A consortium of investors who picked up a 5% in Reliance Infratel at a very high valuation in 2007, and the company?s debt sponsors could emerge as a hurdle in the proposed merger of the company with GTL Infrastructure, bankers close to the deal said. This could also make the deal extremely complex, and delay it by a few weeks to a month, they said. Reliance Infratel is the telecom tower arm of Reliance Communications (RComm).
?Before the merger, the firm needs to take an approval from the debt sponsors as well as the investors, which could be a hurdle, considering that investors paid heavily when they bought stake in the firm,? the source said.
In 2007, a consortium of investors bought a 5% stake in Reliance Infratel at a valuation of about $6,43,000 (Rs 257 lakh) per tower for 14,000 towers. However, with the decreasing valuations of the towers, investment bankers expect the current deal to be in the range of $100,000 or Rs 45-50 lakh per tower for around 50,000 towers with a tenancy ratio of about 2. This is expected to be similar to the valuations of the Tata Teleservices (Maharashtra) and Quippo-Wireless TT Info Services deal (around Rs 52 lakhs per tower) and GTL -Aircel deal (Rs 48 lakh per tower).
Investors in the consortium include HSBC Daisy Investments (Mauritius) Limited, GLG Emerging Markets Special Situations Fund, Drawbridge Towers Limited, Reliance ADA Group Trustees Private Limited, Galleon Technology Offshore Limited, Investment Partners B (Mauritius) Limited and Quantum (M) Limited as per the draft red herring prospectus (DRHP) filed by Reliance Infratel in September 2009.
RComm had a net debt of Rs 19,889 crore at end of March’ 10, which increased to around Rs 30,000 crore after the recently concluded 3G auctions. According to the DRHP, Reliance Infratel, in which RComm and its promoted companies hold 95% stake, had an unsecured loans of about Rs 15,000 crore at the end of March 2009. If the deal goes through, it would help RComm reduce its debt and Anil Ambani could hold a stake of about 26% to 33% in the tower company, various media reports said. Both, RComm and GTL refused to comment for the story.

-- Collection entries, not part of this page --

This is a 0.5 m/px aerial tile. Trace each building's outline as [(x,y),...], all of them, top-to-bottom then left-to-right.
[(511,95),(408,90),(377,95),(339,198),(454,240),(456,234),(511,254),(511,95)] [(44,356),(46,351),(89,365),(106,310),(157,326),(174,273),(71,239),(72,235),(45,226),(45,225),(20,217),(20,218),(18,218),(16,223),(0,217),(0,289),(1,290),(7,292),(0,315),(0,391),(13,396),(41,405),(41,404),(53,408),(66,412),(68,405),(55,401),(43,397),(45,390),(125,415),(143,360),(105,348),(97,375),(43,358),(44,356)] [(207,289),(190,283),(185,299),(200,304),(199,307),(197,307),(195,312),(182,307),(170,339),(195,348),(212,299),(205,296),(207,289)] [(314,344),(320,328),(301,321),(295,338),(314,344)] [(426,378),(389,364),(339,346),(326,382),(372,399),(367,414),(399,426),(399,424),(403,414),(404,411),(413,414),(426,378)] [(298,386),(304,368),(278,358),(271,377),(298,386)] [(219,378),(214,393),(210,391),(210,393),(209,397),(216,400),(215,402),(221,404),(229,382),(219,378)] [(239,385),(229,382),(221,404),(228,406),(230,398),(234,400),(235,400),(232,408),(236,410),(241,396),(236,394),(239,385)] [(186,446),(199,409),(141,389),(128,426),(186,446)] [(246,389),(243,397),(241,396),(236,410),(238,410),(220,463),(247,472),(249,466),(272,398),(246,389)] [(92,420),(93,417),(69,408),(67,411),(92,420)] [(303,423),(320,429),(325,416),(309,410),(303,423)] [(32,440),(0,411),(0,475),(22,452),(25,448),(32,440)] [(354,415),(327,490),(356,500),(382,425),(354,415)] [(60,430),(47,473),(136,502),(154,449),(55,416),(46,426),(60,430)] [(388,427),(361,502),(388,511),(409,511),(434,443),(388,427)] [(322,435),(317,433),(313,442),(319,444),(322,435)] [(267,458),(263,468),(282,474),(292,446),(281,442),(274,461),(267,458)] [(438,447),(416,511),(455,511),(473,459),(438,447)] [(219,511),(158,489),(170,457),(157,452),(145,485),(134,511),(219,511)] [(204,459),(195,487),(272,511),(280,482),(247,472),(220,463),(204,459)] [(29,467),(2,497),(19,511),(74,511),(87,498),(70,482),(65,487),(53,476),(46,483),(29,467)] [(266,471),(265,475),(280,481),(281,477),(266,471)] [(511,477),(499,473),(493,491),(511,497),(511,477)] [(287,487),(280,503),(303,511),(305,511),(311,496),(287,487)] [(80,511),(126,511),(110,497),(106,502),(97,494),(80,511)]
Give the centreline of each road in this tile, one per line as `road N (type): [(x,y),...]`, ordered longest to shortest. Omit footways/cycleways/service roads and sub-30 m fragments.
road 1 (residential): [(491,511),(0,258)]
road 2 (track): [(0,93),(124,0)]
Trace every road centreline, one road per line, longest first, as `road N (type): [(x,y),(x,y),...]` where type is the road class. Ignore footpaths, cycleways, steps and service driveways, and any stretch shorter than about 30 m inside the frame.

Considering GTL Infrastructure would hold a management control and about 33% stake in the company, it could pay a premium of about 30% for the deal, taking the total deal value to around Rs 11,000 crore to Rs 12,000 crore. It would also be tough call for GTL Infrastructure that recently bought 17,500 towers for Rs 8,400 crore from Aircel. GTL Infrastructure already has a debt of about Rs 4470 crore at the end of March 2010, with a debt to equity ratio of about 2.3. An additional investment in Reliance Infratel would mean GTL would need participation from external financial investors, which could also stretch its balance sheet.